In this line of intent, 7 site-specific installations that address 7 themes were conceived to encourage public participation and interaction in a sensitive and meaningful manner. But of course in the context of such "green"-focused event, it would be irresponsible to design and build blindly. Therefore, clever sustainable construction methods and materials were proposed by our collaborators RaichdelRio Estudi d'Arquitectura. Also, we tried to instill as much as possible, gestures such as using used water bottles to build one of the sphere, or using state-of-the-art LED lightbulbs used to light a sphere would be distributed to the citizens of Rio after de-installation, as a way to really put things into real action and to minimize or re-cycle materials used for fabrication.

photo via Mona Kim

The inspiration and the spirit behind each installation came out of 2 images which really drove it home for me. An image of a woman with a water barrel captures poignantly the simple fact that most of the world has to traverse kilometers by foot just to access drinking water. An image of the man in rural Rwanda generating light through pedal-power reminded me of things we take for granted in our daily life, such as…light to cook with, light to study in, light for playing, etc. We just switch on the light and pay our bills but it's not that easy for the majority of the world.

photo via Mona Kim

MBF: This is a major event for Rio. How is this affecting the city? 

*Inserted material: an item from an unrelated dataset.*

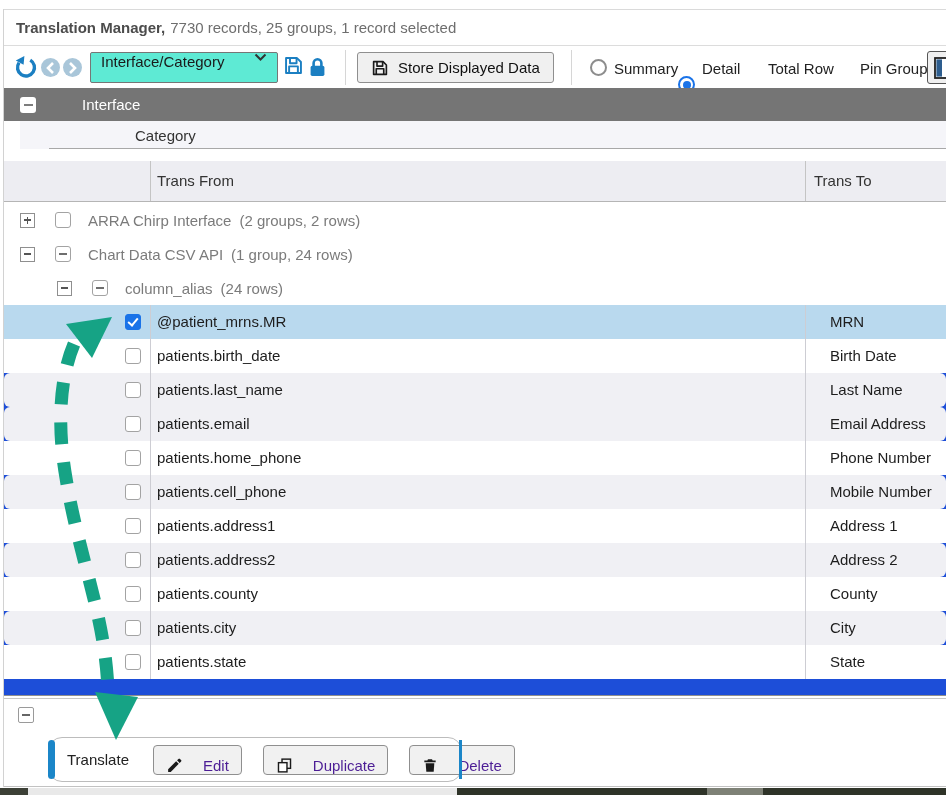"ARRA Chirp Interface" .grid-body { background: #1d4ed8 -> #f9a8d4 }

MK: Well, I'm not there right now so I can't precise what is happening on the ground level, but what I do know is that everyone and the whole city is running around madly to mount everything on time. UN conference in 2012, World Cup in 2014 World Cup, Olympics in 2016… the city is going through major revitalization to usher in these international bi-annual events. These events will position Rio and Brazil at the forefront of global presence.

photo via Mona Kim

MBF: So what will life be like in the "future"?

MK: To name a few, it is projected, that in 2062,
 --The average temperature of the planet may be 2 ° C warmer than today.
--Sea level may rise half a meter.
--We will be around 10 billion people, majority of the population living in poor countries.
 --The elderly will be more numerous than children.
--40% of living species now existing on the planet may be at risk of extinction.
--The biological engineering will be able to create living organisms that nature would take millions of years to develop.
--70% of the population will be living in megalopolis formed by several cities, some with more than 50 million inhabitants.
--Perhaps most professions today no longer exists.
--The human brain will be able to directly control mechanisms built into the artificial body.
--A person can go to another planet, but the first travelers may not have time to return.
--Renewable energy and new patterns of consumption may decrease the risk of environmental and social disasters.
Content compiled by curatorial team of Museu do Amanhã for Fundação Roberto Marinho.*

These are the projections. However, any part of these projections can take a different turn, for better or for worse, depending on our actions of NOW.

photo via Mona Kim

MBF: How do you think we can better deal with our global problem of water?

MK: Education at an early age, change of habit on an individual level, bigger pressure on corporations and international businesses, a big push on social media through clever communication strategies, and a change in perspective on what is "clean" or "hygienic" especially in the American society.

photo via Mona Kim

MBF: What do you think needs to start changing in today's world to ensure a better future?

MK: Consume less, produce less, reproduce less. Simplify. Pare-down. Slow down.